_Document passage_.
We reviewed retrospectively 864 consecutive patients with p-stage I NSCLC who underwent complete resection between 1992 and 2012 at our institution. The correlation between clinicopathologic factors (sex, age, preoperative CEA level, tumor laterality, primary lobe, smoking history, histological type, histological differentiation, p-T status, lymphatic permeation, vascular invasion, pleural invasion) and early recurrence was evaluated using chi-square test and multivariate analysis.
There were 498 men and 366 women, with an average age of 67 years. (range: 33-87). The median follow up period was 78 months. Histologically, 659 patients had adenocarcinomas, 189 squamous cell carcinomas, and 16 other types. T status was 1a in 230 patients, 1b in 274, and 2a in 360. Vascular invasion was observed in 326 patients, and lymphatic permeation in 169. Recurrence developed in 208 patients (24.1%), and 64 (7.4%) of them developed within 2 years after surgery. By multivariate analysis, vascular invasion (hazard ratio 3.441, 95% confidence interval 1.892-6.428) and moderate to poor differentiation (hazard ratio 3.252, 95% confidence interval 1.242-8.512) were shown to be independently significant risk factors for early recurrence. In patients with vascular invasion, distant failure occurred significantly more frequently than locoregional recurrence. The early recurrences were distant failure in 46 patients (72%). Of the 18 patients with locoregional recurrence only, 13 had malignant pleural effusion or pleural dissemination.
Moderate to poor differentiation and vascular invasion were the significant predictors of early recurrence within 2 years after complete resection of p-stage I NSCLC. More than 90% of the early recurrences were disseminated diseases. Therefore, adjuvant chemotherapy after complete resection may be beneficial for p-stage I NSCLC patients with vascular invasion or moderately to poorly differentiated tumors.

_Task A_.
Translate this sentence from the study summary into Spanish: "The median follow up period was 78 months."
_Task B_.
According to the study summary, how many patients developed recurrence within 2 years after surgery?
Rely only on the study summary when completing the work.

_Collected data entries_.
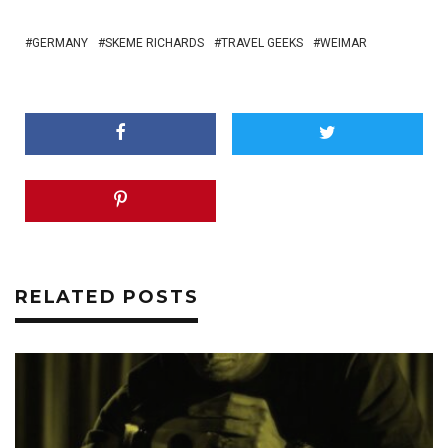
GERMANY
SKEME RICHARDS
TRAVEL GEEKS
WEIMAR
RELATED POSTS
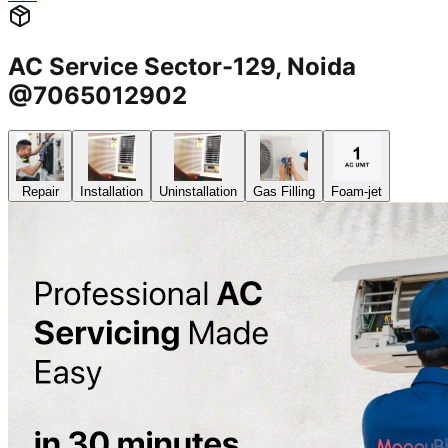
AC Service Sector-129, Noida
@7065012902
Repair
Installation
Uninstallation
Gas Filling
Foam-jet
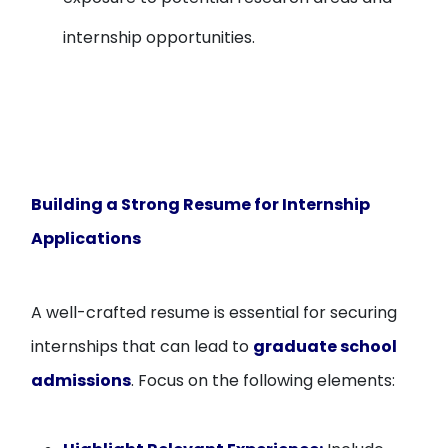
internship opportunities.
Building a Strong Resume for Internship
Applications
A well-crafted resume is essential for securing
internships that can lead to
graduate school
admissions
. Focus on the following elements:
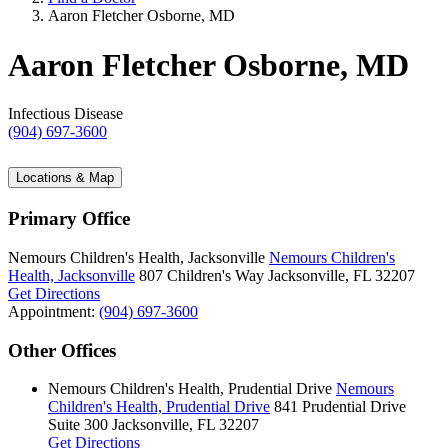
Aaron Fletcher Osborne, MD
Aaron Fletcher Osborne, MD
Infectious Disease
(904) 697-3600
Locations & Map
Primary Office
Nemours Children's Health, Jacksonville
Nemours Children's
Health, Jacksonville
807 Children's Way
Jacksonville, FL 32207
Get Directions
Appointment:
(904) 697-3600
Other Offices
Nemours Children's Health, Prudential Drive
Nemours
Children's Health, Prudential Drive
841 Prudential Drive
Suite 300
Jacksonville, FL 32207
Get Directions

_Exercise response A_.
La mediana del período de seguimiento fue de 78 meses.

_Exercise response B_.
64 patients (7.4%).